Luna, un’adolescente siciliana che ama disegnare, frequenta un suo compagno di classe contro il volere della madre. Giuseppe la affascina perché non è un ragazzino come gli altri: cavalca, conosce il bosco dove ama addentrarsi, va in motorino anche se non ha ancora l’età.
Ma dopo un pomeriggio passato con lei al maneggio, sparisce misteriosamente.
E altrettanto misteriosamente la sua scomparsa non sembra importare a nessuno, né a scuola, né alla polizia, né alla gente del paese.
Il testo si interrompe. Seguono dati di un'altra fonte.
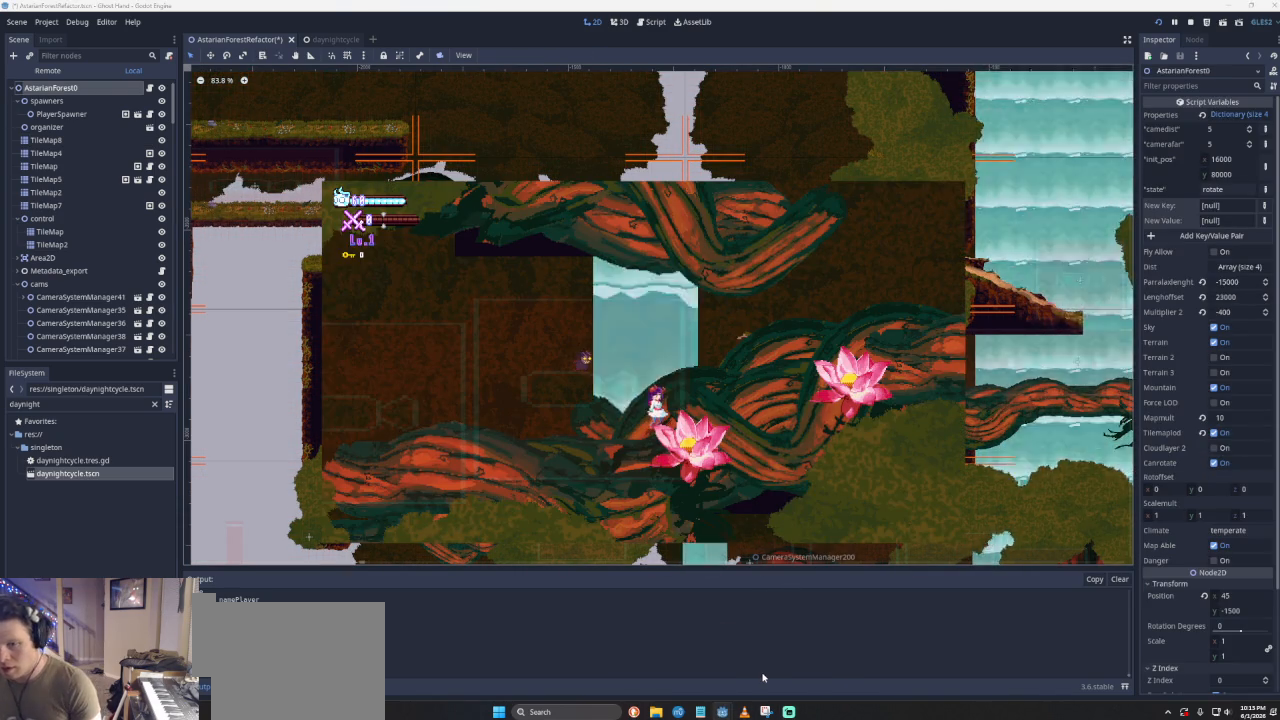
Gameplay with a controller (PlayStation layout); each line is a JSON object with the inputs held at the frame after it. "events" lists button and stick changes between this image and that frame as [ms after this image, input, new state], when the widget could be followed in between. Not read: right_stick.
{"buttons": [], "left_stick": "right", "events": [[300, "left_stick", "down-right"], [367, "left_stick", "right"]]}
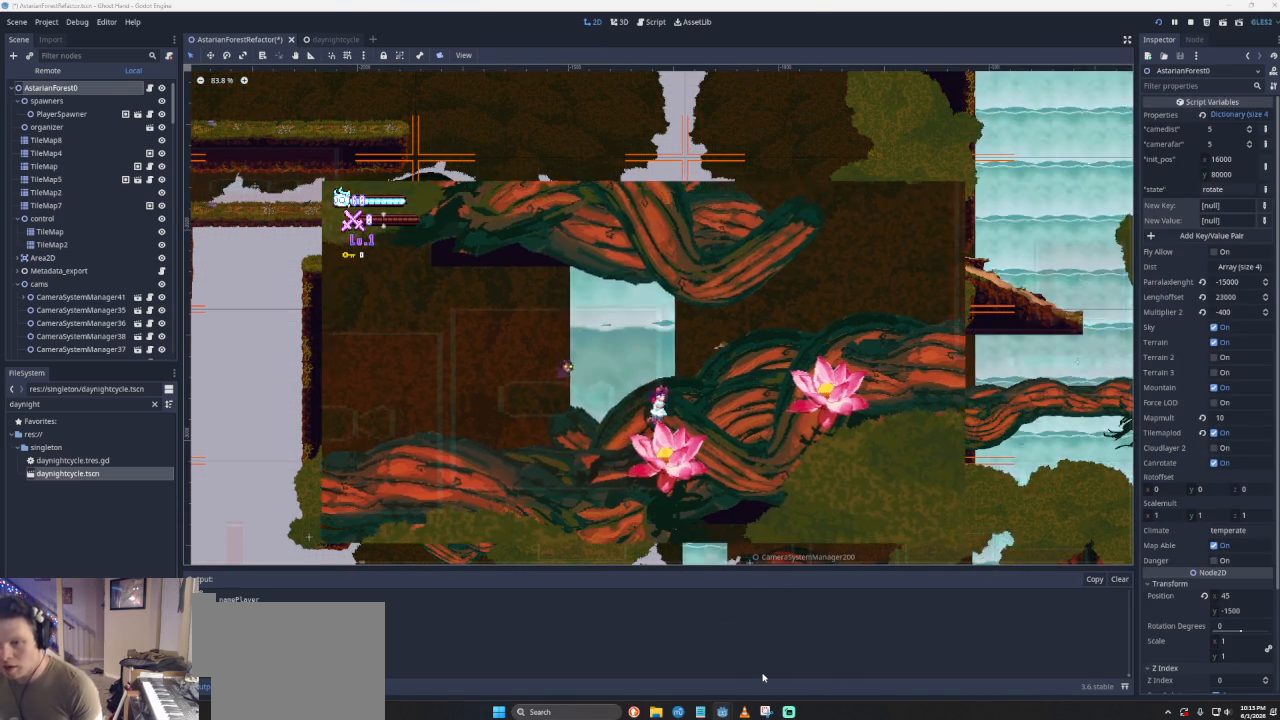
{"buttons": [], "left_stick": "right", "events": [[100, "CROSS", "down"], [333, "CROSS", "up"]]}
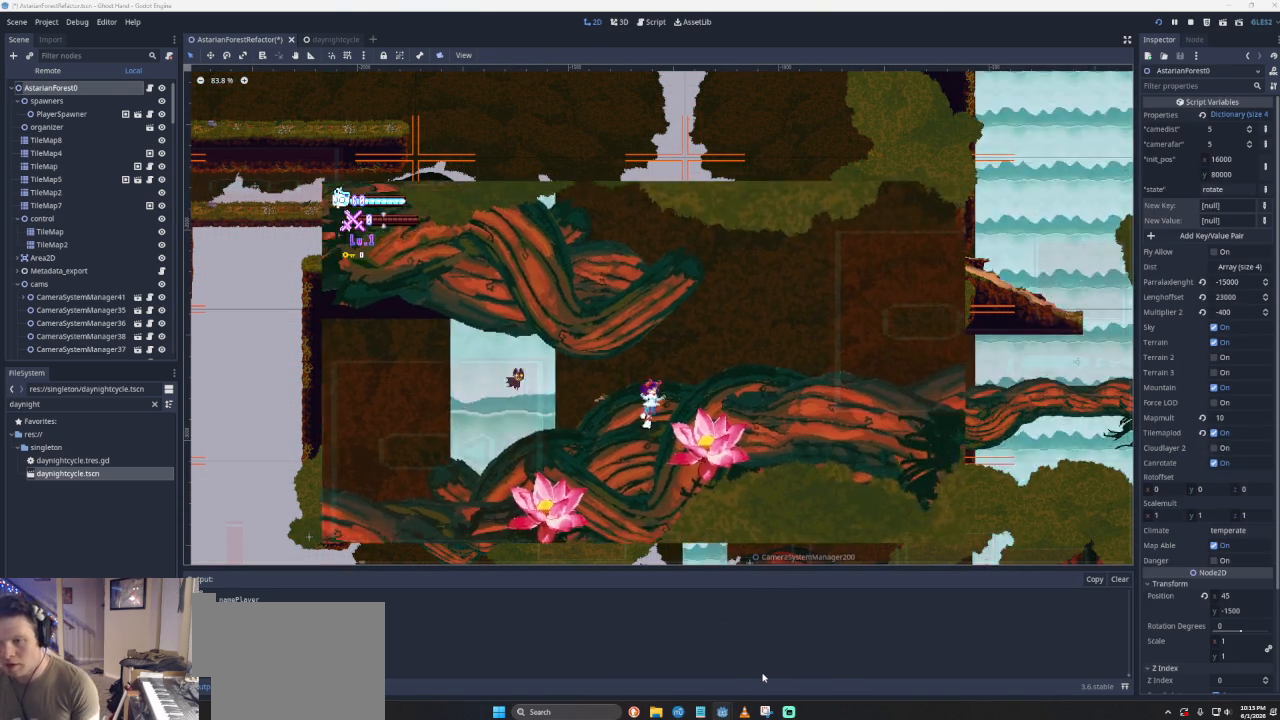
{"buttons": ["CROSS"], "left_stick": "left", "events": [[233, "CROSS", "down"], [433, "left_stick", "center"], [500, "left_stick", "left"]]}
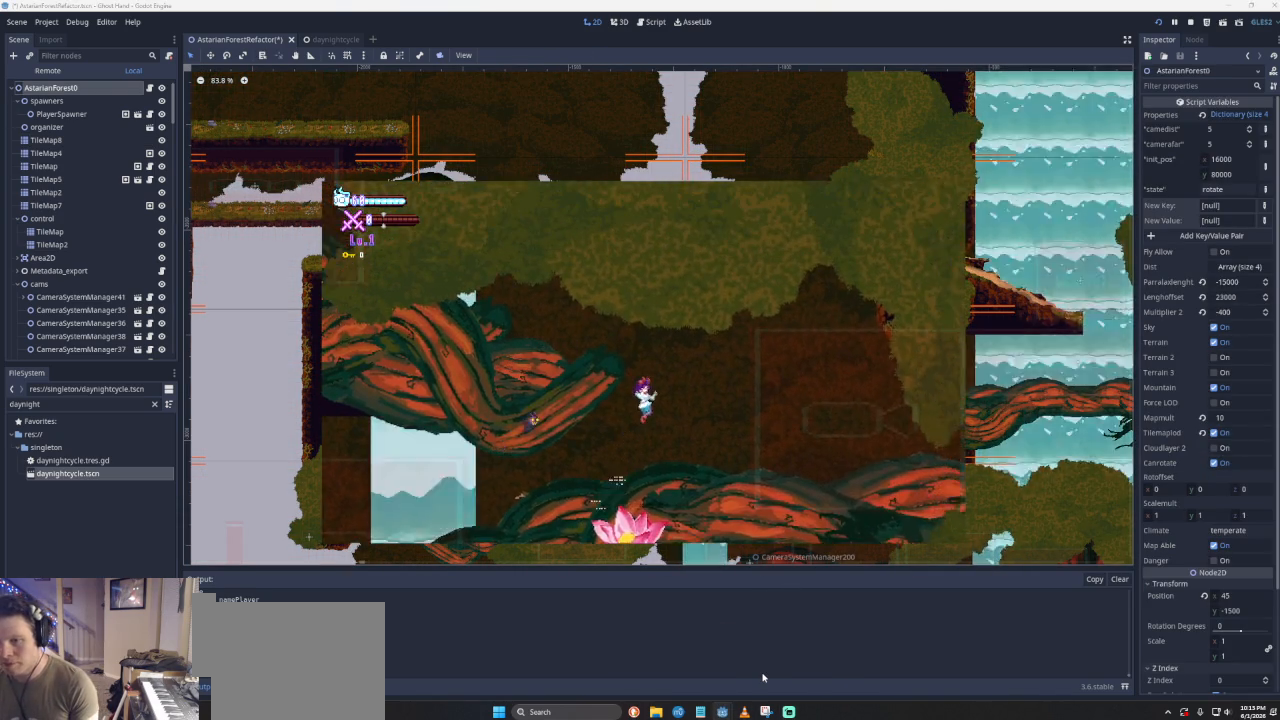
{"buttons": ["CROSS"], "left_stick": "left", "events": [[67, "CROSS", "up"], [133, "CROSS", "down"]]}
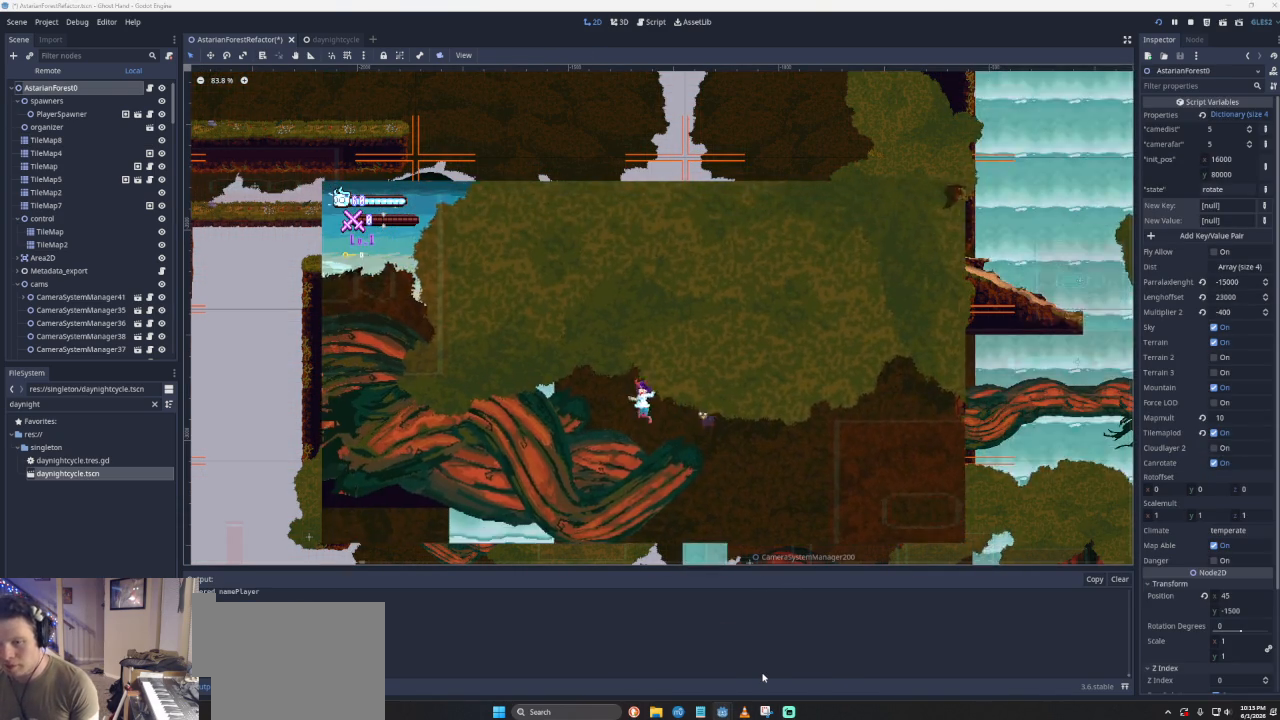
{"buttons": [], "left_stick": "left", "events": [[33, "CROSS", "up"]]}
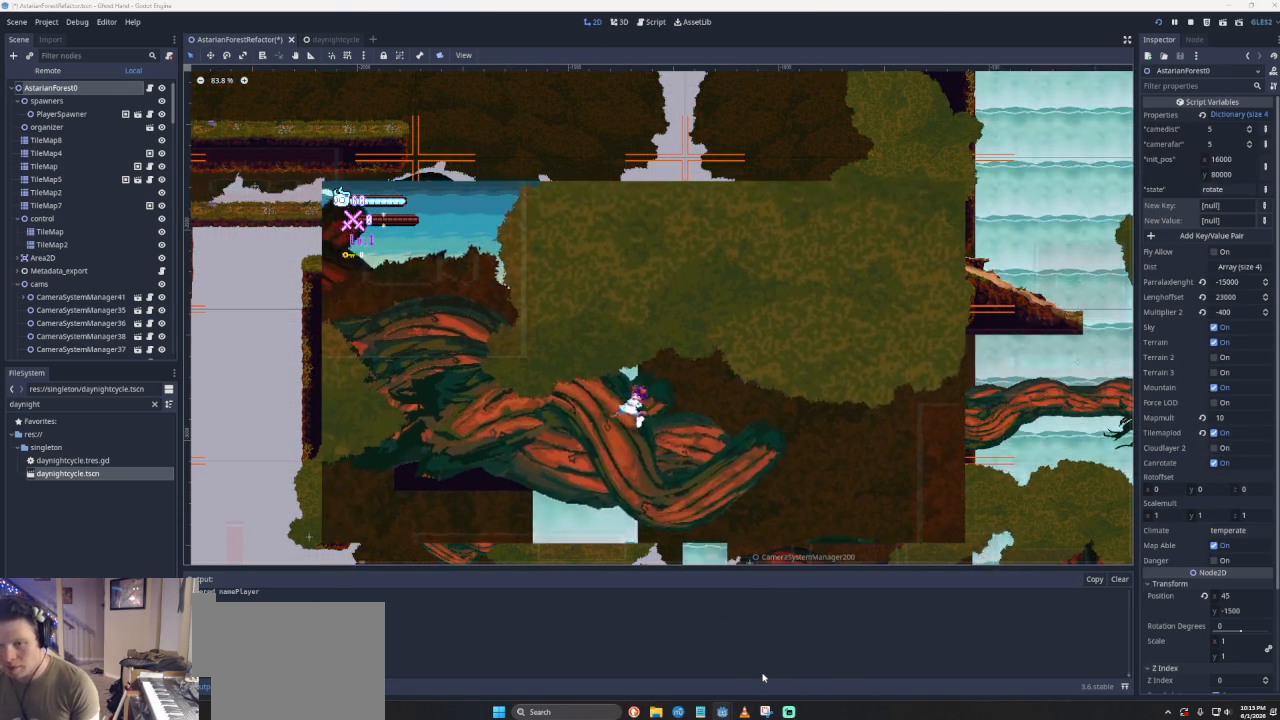
{"buttons": [], "left_stick": "left", "events": [[33, "CROSS", "down"], [200, "CROSS", "up"]]}
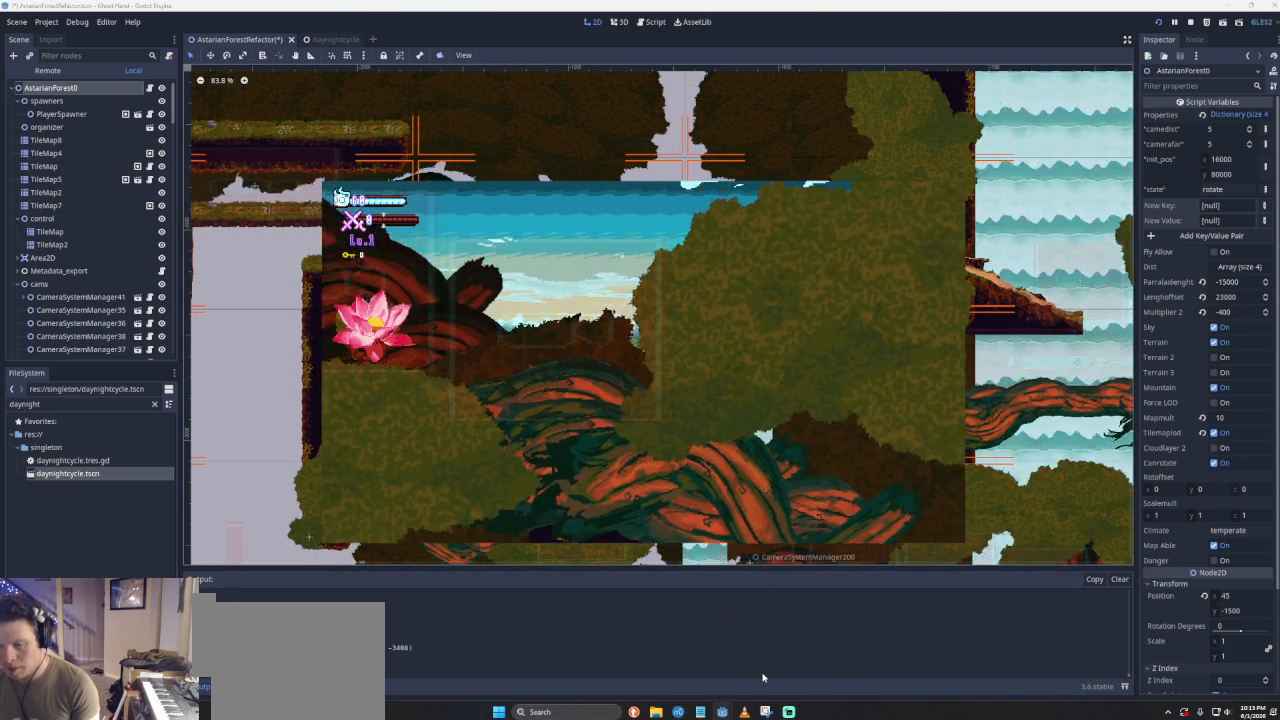
{"buttons": [], "left_stick": "center", "events": [[367, "left_stick", "center"]]}
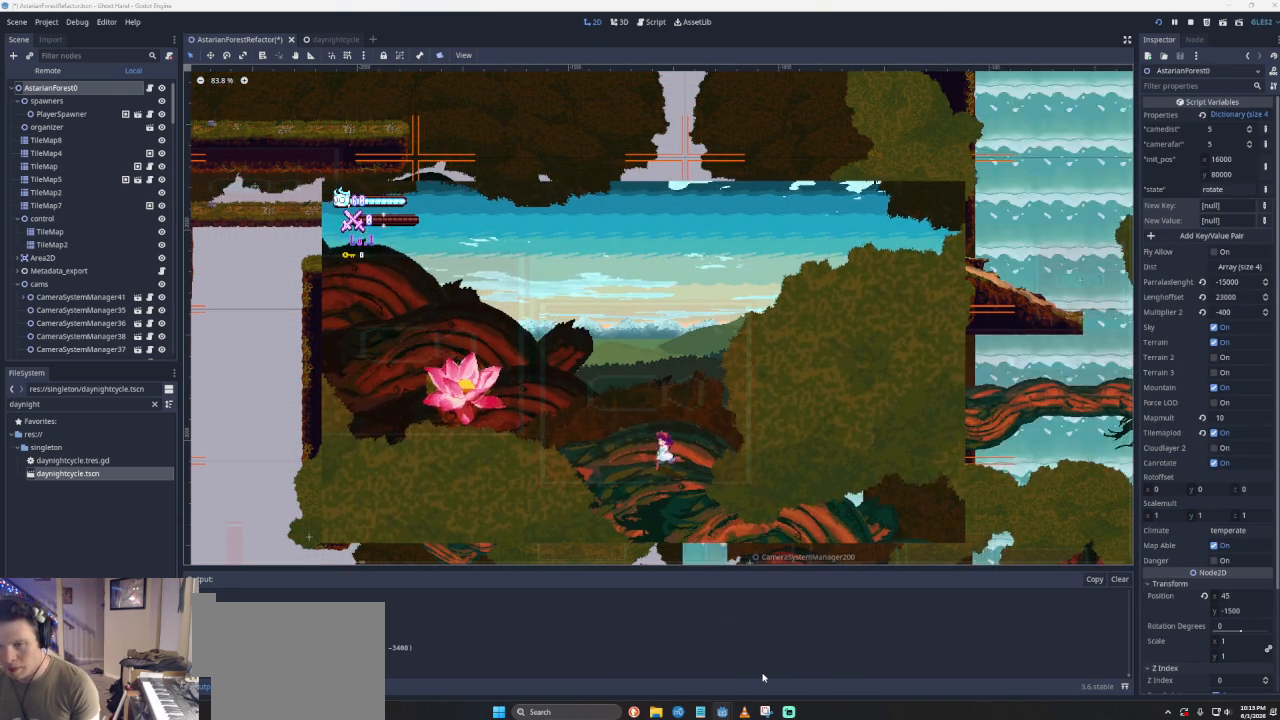
{"buttons": [], "left_stick": "center", "events": [[33, "left_stick", "left"], [233, "left_stick", "center"]]}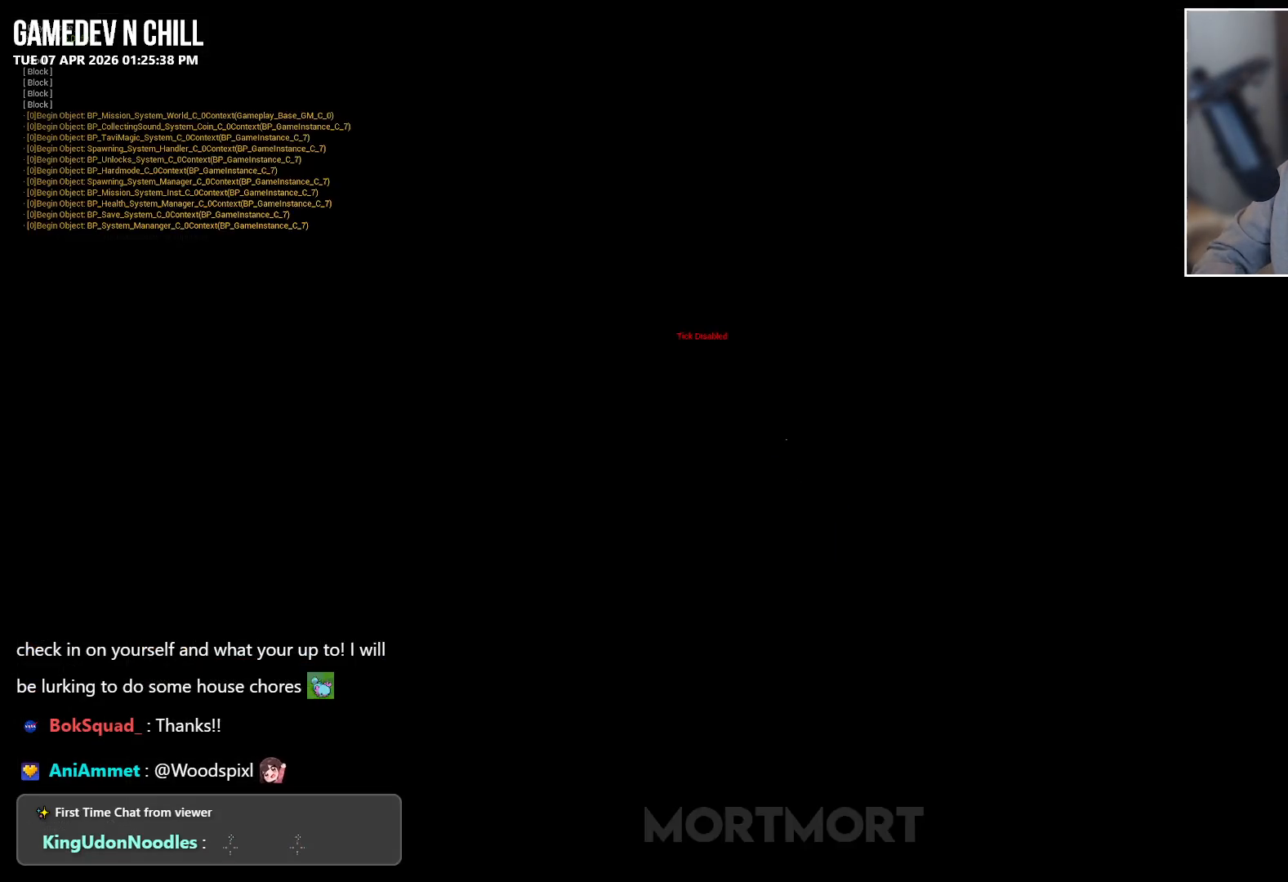
Gameplay with a controller (Xbox layout); each line is a JSON object with the inputs held at the frame after it. "events" lists button and stick changes between this image and that frame as [ms after this image, input, new state], when the widget could be followed in between.
{"buttons": [], "left_stick": "up", "right_stick": "center", "events": [[383, "left_stick", "up"]]}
Sarà malato, la famiglia ha fatto sapere che per un po’ non potrà venire , sarà solo questione di tempo… C’è chi si fa i fatti suoi per non avere guai e chi invece sfacciatamente dice che il figlio dell’ infame non tornerà più: è inutile lasciare quel banco vuoto.
Già, perché il padre del ragazzino è un pentito di mafia, un malavitoso o un traditore a seconda delle opinioni.
Luna però non si rassegna ad abbandonarlo alla sua sorte. Non riesce a darsi pace, anche se la sua lotta la mette in conflitto con la famiglia e con la classe. E per cercarlo scende in un mondo oscuro, popolato di animali simbolici, fantasmi e sogni.
Sogni inquietanti o dolcissimi che le danno la certezza che Giuseppe sia ancora vivo, le mostrano dove potrebbe essere quel corpo sparito o le fanno incontrare il suo fantasma, tanto umano da sembrare vero. La realtà però è meno magica e molto più tragica.
Non è per caso o per nulla che il suo amato compagno di scuola si chiama Giuseppe come Giuseppe Di Matteo, il ragazzino tenuto prigioniero dalla mafia 779 giorni, poi strangolato e sciolto nell’acido.
A lui, infatti, è dedicato il film, che ha aperto con successo la Semaine de la Critique a Cannes ed è passato anche dal Sundance. E la sua fotografia piùnota, comparsa su tutti i giornali del tempo, lo mostrava proprio in tenuta da cavaliere…
Grassadonia e Piazza, già autori di “Salvo”, riescono ancora una volta a trasfigurare la tragedia della mafia nel fantastico, anche se questa fiaba visionaria è una storia d’amore con un cuore nero, nerissimo e non risparmia momenti dolorosamente realistici.
I due registi sovrappongono generi e registri, ci spiazzano mostrandoci l’inane, crudele mondo adulto visto con gli occhi dei ragazzini, si avvalgono di una grandissima fotografia e di un abilissimo montaggio (curati da Luca Bigazzi e Cristiano Travaglioli, abituali collaboratori di Paolo Sorrentino) e ambientano l’inesausta ricerca della ragazzina in una Sicilia quasi gotica, disseminata di laghi, stagni e foreste.
Ma Notevole è anche la direzione degli attori: l’algida madre di Luna è una figura quasi spettrale, i mafiosi sembrano tanto veri da sembrarci reali, orchi per i ragazzini ma volgari e spietati assassini per noi, Gaetano Fernandez e soprattutto Julia Jedlikoska sono davvero una grande scoperta.
Giuseppe ci stupisce per innocenza e struggente malinconia, mentre Luna, tenace eroina destinata a vedere l’invedibile, ha tutta la vitalità dell’adolescenza, sia nella gioia che nella disperazione. E ci dona una frase preziosa, non solo come chiave di lettura del film: “Se una cosa la sogni vuol dire che esiste”.